Another example that I have found that confirmed my suspicion of Mrs. Kirk being an alien was her voice and how she talked. Mrs. Kirk’s voice was unlike anyone else’s in the school. Sometimes, children and other teachers couldn’t understand what she was saying. I have even heard her talk on her phone during lunchtime using her home plant’s language! It incorporated clicks and noises I’ve never heard before. Again, I proved Mrs. Kirk was an alien! 
The most important piece of evidence that I have found was Mrs. Kirk’s space ship! She has hid it very well. Her ship has taken the form of this blue office chair in our classroom. The “blue chair” would glide effortlessly across the room when Mrs. Kirk was sitting in it as if it were hovering. She guarded the chair closely, fending off any children who attempted to sit in it. This must have been the vessel she used to travel to her home planet.
Danny Dreamer reporting from the Meadowsdale Paranormal Investigation Agency, signing out [Teacher Walks in].

From a group of five, four females and one male, the title of this group’s story is  “Haworth.”

Once, there was a factory that made chairs. The chairs were all named Haworth because that was what the factory workers put on them all. All the Haworths were born the same way; first, the frames were made out if plastic, cooked inside by enormous machines, and, then, assembled and put together, screwing the legs in place, and making sure each chair was properly sturdy. All the Haworth were little plastic reading chairs, perfect for little girls and boys to sit and read in or color or paint or have snacks.
One day one little Haworth was having a worker screw on its tiny plastic legs. The worker, who happened, also, to be a fairy in disguise, gave a tremendous sneeze, letting out a little cloud of fairy dust. The fairy dust fell all over Haworth, finding its way into all of Haworth’s nooks and crannies. Since nobody saw this, the chair simply continued on down the line, through the place where it was packaged up, and out to the shipping area. Even now, the magic was working on Little Haworth.
Meanwhile, searching through the children’s section of the department store, a mother and father were quite in a dither. They were searching for the perfect gift for their daughter, Olive. They looked and looked through aisles of dolls, games, stuffed animals, and action figures, and bikes.
“Oh dear,” said the mother fretfully, I’m afraid they’ve sold out. What will we do?”
“Don’t worry, Honey,” her husband assured her. “We’ll just get this one instead.” So, they picked up a small, plastic Haworth table-and-chair set and brought it home for Olive’s birthday.
When the day arrived, Olive was ecstatic. She rushed through all of the party games as fast as she could, constantly asking, “Is it time, yet?”
Finally, Mother brought out a big box with polka dot wrapping paper.

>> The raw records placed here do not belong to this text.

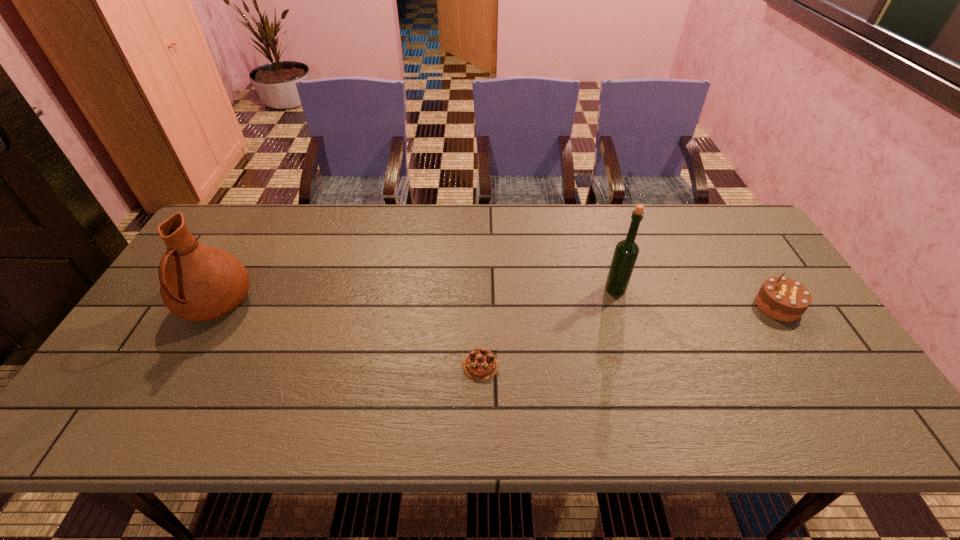
I want to click on vacant area that lies between the second object from right to left and the pitcher, so click(416, 297).

Identify the location of vacant point located between the pitcher and the taller chocolate cake. (497, 306).

The width and height of the screenshot is (960, 540). I want to click on vacant area that lies between the second shortest object and the liquor, so click(697, 298).

You are a GUI agent. You are given a task and a screenshot of the screen. Output one action in this format:
    pyautogui.click(x=<x>, y=<y>)
    Task: Click on the vacant space that is in between the nearest object and the pitcher
    The height and width of the screenshot is (540, 960).
    Given the screenshot: What is the action you would take?
    pyautogui.click(x=348, y=335)

Locate an element on the screen. The image size is (960, 540). free spot between the right chocolate cake and the shorter chocolate cake is located at coordinates (629, 336).

Where is `free spot between the pitcher and the nearest object`? free spot between the pitcher and the nearest object is located at coordinates (348, 335).

Locate an element on the screen. This screenshot has width=960, height=540. free area in between the liquor and the shortest object is located at coordinates (548, 327).

This screenshot has height=540, width=960. Identify the location of object that can be found as the second closest to the third tallest object. (480, 365).

Locate which object is the closest to the liquor. Please provide its 2D coordinates. Your answer should be formatted as a tuple, i.e. [(x, y)], where the tuple contains the x and y coordinates of a point satisfying the conditions above.

[(783, 299)]

Where is `vacant region that satisfies the following two spatial constraints: 1. on the back side of the shorter chocolate cake; 2. on the right side of the liquor`? This screenshot has width=960, height=540. vacant region that satisfies the following two spatial constraints: 1. on the back side of the shorter chocolate cake; 2. on the right side of the liquor is located at coordinates (480, 289).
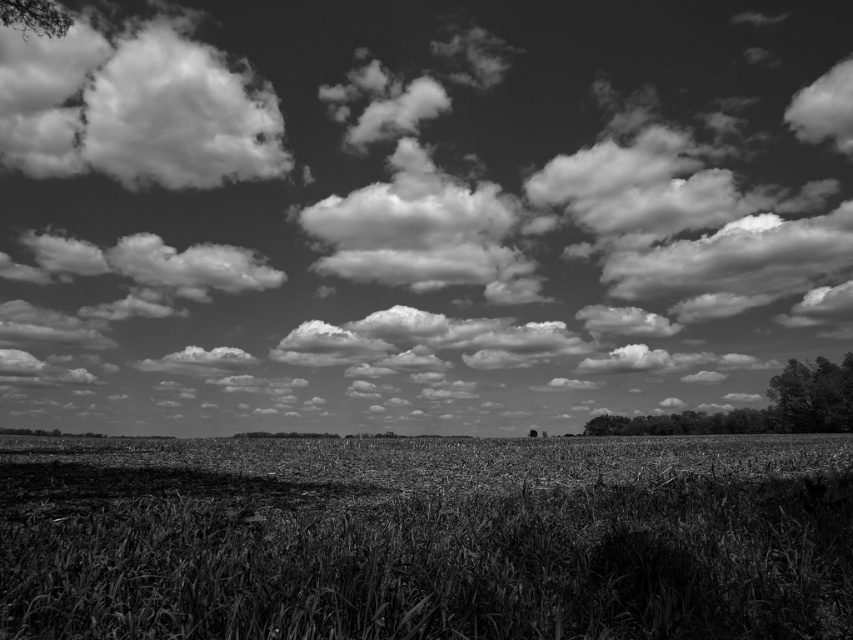
Question: Which object is the closest to the cloudy sky at upper center?

Choices:
 (A) dark green textured tree at right
 (B) dark textured tree at upper left

Answer: (B)

Question: Is cloudy sky at upper center thinner than dark green textured tree at right?

Choices:
 (A) yes
 (B) no

Answer: (B)

Question: Is grainy brown wheat field at center further to camera compared to smooth bark tree at right?

Choices:
 (A) yes
 (B) no

Answer: (B)

Question: Does fluffy white cloud at upper left come behind smooth bark tree at right?

Choices:
 (A) no
 (B) yes

Answer: (A)

Question: Which point is closer to the camera?

Choices:
 (A) dark textured tree at upper left
 (B) smooth bark tree at right
 (C) cloudy sky at upper center
 (D) grainy brown wheat field at center

Answer: (D)

Question: Which point appears farthest from the camera in this image?

Choices:
 (A) (827, 428)
 (B) (245, 124)

Answer: (A)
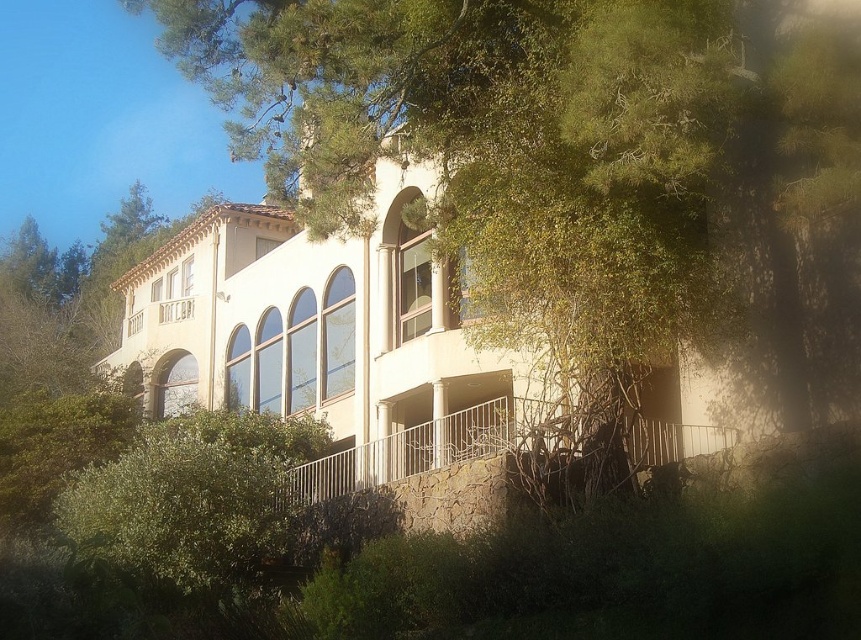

Olive tore into it, then, paused, her smile fading and let out, “Haw-worth?”
“Now, I know it’s not exactly the one you wanted, but it still is very nice,” her mother reassured her.
A little disappointed Olive asked, “Can we still set it up, now?”
Mother smiled and answered, “We sure can.”
Seated in her new chair with a picture book, Olive said aloud, “Well, it’s not the wooden one I wanted, but it’s okay.”
Haworth heard her words; and so, with a sparkle and some flash, he transformed into the little wooden writing desk set Olive wanted.
Olive couldn’t believe her eyes and exclaimed, “What just happened!?” 
A voice as light as gossamer thread answered her, “I heard your words, Sweet Child, and I wanted to be what you were wishing for. I hope this is it.”
Olive realized that Haworth could speak! She laughed and hugged him, saying, “Oh, yes! I think you’re wonderful! We’ll be best friends.”
As the years ticked by, that’s how it was with Olive and Haworth. She created some of her best finger paintings on him. She read her first book on him, all by herself! And all the while, he was changing with her. As five turned to seven, then, ten, and Olive became not so little anymore, Haworth, also, grew into a big girl desk with more space for stickers and pencils.
In elementary school, Haworth was where Olive created her first prize-winning science fair project. Eighth grade was a big year for Olive and Haworth. Haworth became a beanbag where Olive did homework and cried after a boy broke her heart. Then, came high school, where Dave, the champion soccer star, had a serious accident and broke her leg on a goal post. Haworth never left her side, changing into her recovery wheelchair until she became better.
In her final semester of undergraduate school, Olive found herself still being bolstered by Haworth. Olive was sprawled out on Haworth, who was now a well-worn futon. Amid a sea of notebooks, textbooks, Post-its, and loose-leaf, she could not have made it through those all-night cramming sessions without him.
Having graduated with honors, Olive became a successful editor, sitting in Haworth, the blue swivel chair. They were together for many late nights, running to make deadlines. Haworth had even acquired a coffee stain from a frazzled Olive the day she met John. She could barely get out a full sentence, let alone see straight. Her scalding hot coffee came down on both of them. It was a good thing John was there, and Haworth just chuckled to himself as he watched Olive fall in love, again.
At Olive’s wedding Haworth transformed into a beautiful bench at the front of the altar. After the ceremony Olive playfully threw petals from the bouquet onto Haworth’s bench seat. 
After a long wait, what joy there was when a little girl was born! Haworth was as overjoyed as Olive was, and, to show his excitement, he turned into a tiny high chair for the child. 
Years later, there was Haworth, a footstool under Olive’s feet. Here knees not what they once were, Haworth tried to make her as comfortable as possible.
Finally, in her twilight years, Olive sat rocking comfortably in Haworth, her sturdy rocking chair. From her porch she sat looking out at her grandchildren playing in the lake. As the sun began to set on that beautiful scene, Olive ran her hands along the smooth wood of Haworth’s arm rests and said, “It’s been a wonderful ride, old friend.”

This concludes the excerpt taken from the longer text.